За границей Воробьеву долго не удавалось связаться с русскими эмигрантами, он голодал и даже вынужден был раза три обращаться за подаянием. Ночевал на заброшенном угольном складе, проникая туда сквозь дыру в заборе. Наконец обратился за помощью к датским социал-демократам, которые и купили ему билет до Парижа. Только тут он сумел встретиться с эмигрантами и получить из кассы взаимопомощи десяток франков. Дали ему и направление на временную работу, на разгрузку барж.

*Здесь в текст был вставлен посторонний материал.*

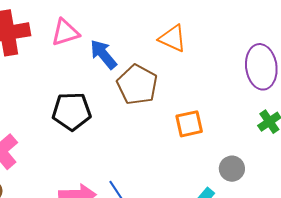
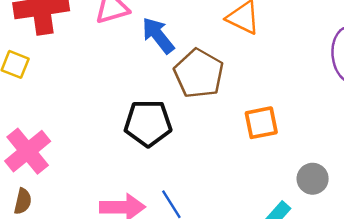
black pentagon: (72, 111) -> (148, 123), moved

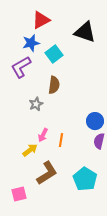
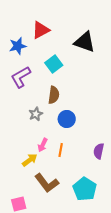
blue star: (31, 43) -> (18, 46), moved
blue circle: (95, 121) -> (67, 119), moved
brown L-shape: (47, 173) -> (47, 183), turned 85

Шотман, в свою очередь, рассказал товарищу, как попал в Париж. Ему все же было полегче — выручали деньги Вийка, а в Берлине тамошние эмигранты помогли устроиться в недорогом пансионате. Из Берлина он написал в Гельсингфорс жене и дождался от нее ответа. Катя сообщала, что дома все спокойно, из посторонних никто Александром Васильевичем не интересовался, так же как и на работе. Это означало, что охранка так и не напала на его след и можно было возвращаться обратно. Однако до конца отпуска, обговоренного с начальником мастерских, оставалось еще недели две, и он решил во что бы то ни стало разыскать Ленина и рассказать ему обо всем, что произошло в Гельсингфорсе. Покидая Берлин, он не сообщил домой об этом, попросив товарищей, если от жены придет письмо, сразу же переслать его в Париж.
За разговором друзья не заметили, как дошли до небольшого бистро на углу улицы. Сквозь зеркальное стекло витрины виднелось небольшое помещение с несколькими столиками, из которых лишь два были заняты. Они вошли, сели в углу. Хозяин бистро, худощавый француз, одетый в белую полотняную куртку, возился за стойкой. Вот он повернулся, держа в руке два стакана, наполненные белесой, похожей на молоко жидкостью, бросил на пришедших беглый взгляд и подошел к столику, за которым сидел грузный мужчина в сером помятом костюме. Грузный кивнул в сторону Шотмана и Воробьева, что-то сказал негромко. В ответ хозяин бистро лишь передернул плечами. Он поставил стаканы, сел за стол и стал что-то оживленно рассказывать собеседнику. Тот внимательно слушал, наклонившись вперед. Оба время от времени отхлебывали абсент.
За ближайшим столиком трое посетителей молча и сосредоточенно расправлялись с бифштексами. Александр Васильевич перехватил голодный взгляд Воробьева, устремленный на полные тарелки.
— Право же, — сказал он сердито, — это уже хамство. Видел же хозяин, что мы пришли, а сам сел с приятелем абсент глушить! Сейчас я ему скажу.
— Напрасно кипятишься, Саша, — мягко возразил Воробьев. — Куда нам спешить? Подождем немного…
Но Шотман уже махал рукой хозяину:
— Эй, мсье!
Буфетчик скосил глаза в их сторону, но вновь отвернулся, продолжая болтать с грузным собеседником. Шотман окликнул его погромче. Хозяин поставил стакан абсента, неторопливо поднялся, подошел. Выражение его лица не предвещало ничего хорошего. Немного владевший французским языком Воробьев попытался объясниться:
— Извините, мсье, но мы уже ждем почти четверть часа.
— Ну и что? — грубо спросил хозяин.
— Мы хотели бы…
— А мне плевать, чего там вы хотели! — заорал вдруг взорвавшийся владелец бистро. — Какого черта вам тут надо? Убирайтесь вон, грязные иностранцы!
— Но почему? — растерянно переспросил Воробьев.
— Я вам что сказал! — бушевал хозяин. — Живо выкатывайтесь отсюда.
Шотман не понимал по-французски, но по тону и по выразительному жесту хозяина, указывавшего на дверь понял, что их попросту выставляют. Кровь бросилась ему в голову, и он резко вскочил из-за стола. Тотчас же быкообразный дружок хозяина тоже встал со своего места. Выжидательно повернулись в их сторону соседи за ближним столиком.
Воробьев подскочил к товарищу, схватил его за руки.
— Саша, Сашенька, не горячись, не надо! Нельзя нам здесь в скандал, никак нельзя.